In the year following the attacks of September 11, 2001, Jonathan was appointed Policy Director for the New York City Council’s Select Committee on Lower Manhattan Redevelopment. In this position, he directed media and public policy campaigns and was the Council’s lead analyst for federal relief programs. His work resulted in more than $250 million of federal funds being re-directed to needy businesses and constituents in the impacted area. Jonathan also worked as a strategic consultant for nonprofit organizations including managing Housing Works’ entrepreneurial ventures and Wall Street Rising’s business assistance program.

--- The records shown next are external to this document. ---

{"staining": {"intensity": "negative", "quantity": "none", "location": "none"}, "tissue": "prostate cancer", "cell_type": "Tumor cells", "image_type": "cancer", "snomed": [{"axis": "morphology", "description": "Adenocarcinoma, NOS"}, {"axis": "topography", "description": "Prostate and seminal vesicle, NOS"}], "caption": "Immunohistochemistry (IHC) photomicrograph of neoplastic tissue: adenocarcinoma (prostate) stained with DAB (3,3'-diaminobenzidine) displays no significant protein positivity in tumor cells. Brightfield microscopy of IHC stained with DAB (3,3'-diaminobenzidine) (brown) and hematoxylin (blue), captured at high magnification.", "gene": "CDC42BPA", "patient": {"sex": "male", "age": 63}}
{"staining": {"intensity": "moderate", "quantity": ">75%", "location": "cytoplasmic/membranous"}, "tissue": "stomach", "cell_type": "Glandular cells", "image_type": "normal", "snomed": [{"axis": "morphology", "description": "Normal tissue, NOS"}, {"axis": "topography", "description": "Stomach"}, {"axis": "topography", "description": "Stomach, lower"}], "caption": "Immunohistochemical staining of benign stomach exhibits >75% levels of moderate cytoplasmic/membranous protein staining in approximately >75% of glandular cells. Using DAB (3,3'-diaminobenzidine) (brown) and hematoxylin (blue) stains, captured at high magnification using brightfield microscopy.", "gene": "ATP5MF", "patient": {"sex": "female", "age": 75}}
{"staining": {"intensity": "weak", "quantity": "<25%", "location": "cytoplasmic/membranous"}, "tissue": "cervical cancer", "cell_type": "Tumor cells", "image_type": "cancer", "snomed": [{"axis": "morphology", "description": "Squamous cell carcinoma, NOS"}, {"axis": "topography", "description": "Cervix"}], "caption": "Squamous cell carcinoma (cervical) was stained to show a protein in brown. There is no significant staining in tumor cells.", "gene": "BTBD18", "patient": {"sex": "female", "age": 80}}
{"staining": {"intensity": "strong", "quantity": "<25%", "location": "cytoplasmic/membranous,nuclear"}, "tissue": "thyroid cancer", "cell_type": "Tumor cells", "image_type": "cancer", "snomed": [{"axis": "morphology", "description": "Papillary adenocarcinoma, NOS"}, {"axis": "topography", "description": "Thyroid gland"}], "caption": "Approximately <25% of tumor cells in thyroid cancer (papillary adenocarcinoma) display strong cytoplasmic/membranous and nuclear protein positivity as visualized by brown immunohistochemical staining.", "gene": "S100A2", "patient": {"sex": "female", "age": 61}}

Jonathan started his media work as a Forbes magazine reporter, where he created the first Forbes 400 list of wealthy Americans. After three years at Forbes and four years as a founding contributing editor at Manhattan,Inc., Jonathan completed a Masters Studies in Law fellowship at Yale Law School, graduating with honors in First Amendment law. He is the author of the critically acclaimed biography Staking A Claim: Jake Simmons and the Making of an African-American Oil Dynasty. In 1992, he edited Buying America Back: Economic Choices for the 1990′s, an anthology of 45 progressive solution-oriented essays. Jonathan received his B.A. in rhetoric and literature from the State University of New York at Binghamton and a Masters Studies in Law degree from Yale Law School.